Why do plaintiffs with assets opt for contingent fees over hourly rates? Why are contingent fees so uniform? And if contingent fees are so attractive to plaintiffs, why haven't defendants demanded similar arrangements?
Israeli behavioral economists Eyal Zamir and Ilana Ritov released a working paper ten days ago which aims to answer these questions and more: Neither Saints nor Devils: A Behavioral Analysis of Attorneys' Contingent Fees. Zamir and Ritov rely on the results of experiments on both students and seasoned tort lawyers.
One interesting result: participants were willing to pay attorneys fees with twice the expected value of hourly rates in order to insulate themselves against any risk of loss. The authors explain these results by pointing the the phenomenon known to behavioral economists as "loss aversion." Because we intuitively hate losing what we have, the logic goes, we are willing to give up large prospective gains to turn a mixed gamble ("you win some, you lose some") into a pure positive gamble ("heads I win, tails let's call it even"). Thus, even affluent trial lawyers participating in the experiment as imaginary plaintiffs opted for contingent fee representation.
The other really interesting section of the paper addresses the question of why contingent fees are uniform across cases and attorneys: plaintiffs expect to pay just about 33% whether they have a great case or an iffy one, and whether they have a great lawyer or, well, an iffy one. Tort reformers are wont to cry "market failure" here, and not without some evidence.

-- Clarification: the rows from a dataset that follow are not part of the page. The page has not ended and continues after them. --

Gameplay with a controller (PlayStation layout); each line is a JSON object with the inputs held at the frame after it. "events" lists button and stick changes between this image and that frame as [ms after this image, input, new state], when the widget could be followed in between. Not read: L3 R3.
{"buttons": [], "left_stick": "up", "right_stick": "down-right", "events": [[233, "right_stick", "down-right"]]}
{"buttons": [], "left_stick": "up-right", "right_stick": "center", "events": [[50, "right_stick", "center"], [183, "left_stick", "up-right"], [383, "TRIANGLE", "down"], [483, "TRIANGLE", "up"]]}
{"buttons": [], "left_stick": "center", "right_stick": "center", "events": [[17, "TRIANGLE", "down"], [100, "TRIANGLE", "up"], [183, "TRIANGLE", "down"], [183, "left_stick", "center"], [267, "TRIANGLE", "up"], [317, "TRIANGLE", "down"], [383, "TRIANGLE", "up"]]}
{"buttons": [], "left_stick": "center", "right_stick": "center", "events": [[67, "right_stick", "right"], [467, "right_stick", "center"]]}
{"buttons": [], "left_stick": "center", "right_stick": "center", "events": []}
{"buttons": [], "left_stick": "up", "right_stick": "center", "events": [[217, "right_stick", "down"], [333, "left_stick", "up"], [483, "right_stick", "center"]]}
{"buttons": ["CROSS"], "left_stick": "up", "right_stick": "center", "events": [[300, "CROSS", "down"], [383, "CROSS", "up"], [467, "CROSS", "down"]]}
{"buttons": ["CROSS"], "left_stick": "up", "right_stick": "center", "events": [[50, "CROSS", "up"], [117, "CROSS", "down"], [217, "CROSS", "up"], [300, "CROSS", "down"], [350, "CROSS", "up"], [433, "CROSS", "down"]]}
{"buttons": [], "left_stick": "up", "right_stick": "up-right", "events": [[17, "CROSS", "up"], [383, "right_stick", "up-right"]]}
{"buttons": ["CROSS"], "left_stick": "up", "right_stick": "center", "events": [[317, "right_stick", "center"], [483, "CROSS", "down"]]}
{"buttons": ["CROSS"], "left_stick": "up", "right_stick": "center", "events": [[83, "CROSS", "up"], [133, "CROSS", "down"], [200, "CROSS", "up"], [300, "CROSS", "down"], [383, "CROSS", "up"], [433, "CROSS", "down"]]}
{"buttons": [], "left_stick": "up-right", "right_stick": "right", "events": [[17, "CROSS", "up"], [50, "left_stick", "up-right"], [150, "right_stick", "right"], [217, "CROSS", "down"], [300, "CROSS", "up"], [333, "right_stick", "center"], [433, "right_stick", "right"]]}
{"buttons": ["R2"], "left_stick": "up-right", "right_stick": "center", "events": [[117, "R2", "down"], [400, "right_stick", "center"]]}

But Zamir and Ritov offer an alternative explanation grounded, again, in behavioral economics: people become strongly attached to status quo practices, especially when bargaining is very costly. Does this uniform pricing mean that the market is inefficient? Maybe not! Zamir and Ritov offer an alternative hypothesis that I have been, frankly, trying to develop this spring myself:
[T]he standard rate endures in the market thanks to a process of assortive matching, that is, the process through which the plaintiffs with very strong cases contract with the very best lawyers, second-best cases are handled by second-best attorneys, and so forth.
If Zamir and Ritov are correct, then contingent fees don't actually have a market effect similar to price-fixing. Rather, the most effective lawyers get the highest effective hourly rates because they can attract the best cases.
I plan to explore the proposition that, conversely, the worst lawyers file the worst cases, more commonly known as nuisance suits. Do we have a separate, identifiable class of nuisance lawyers out there? That, it seems to me, is the right follow-up question.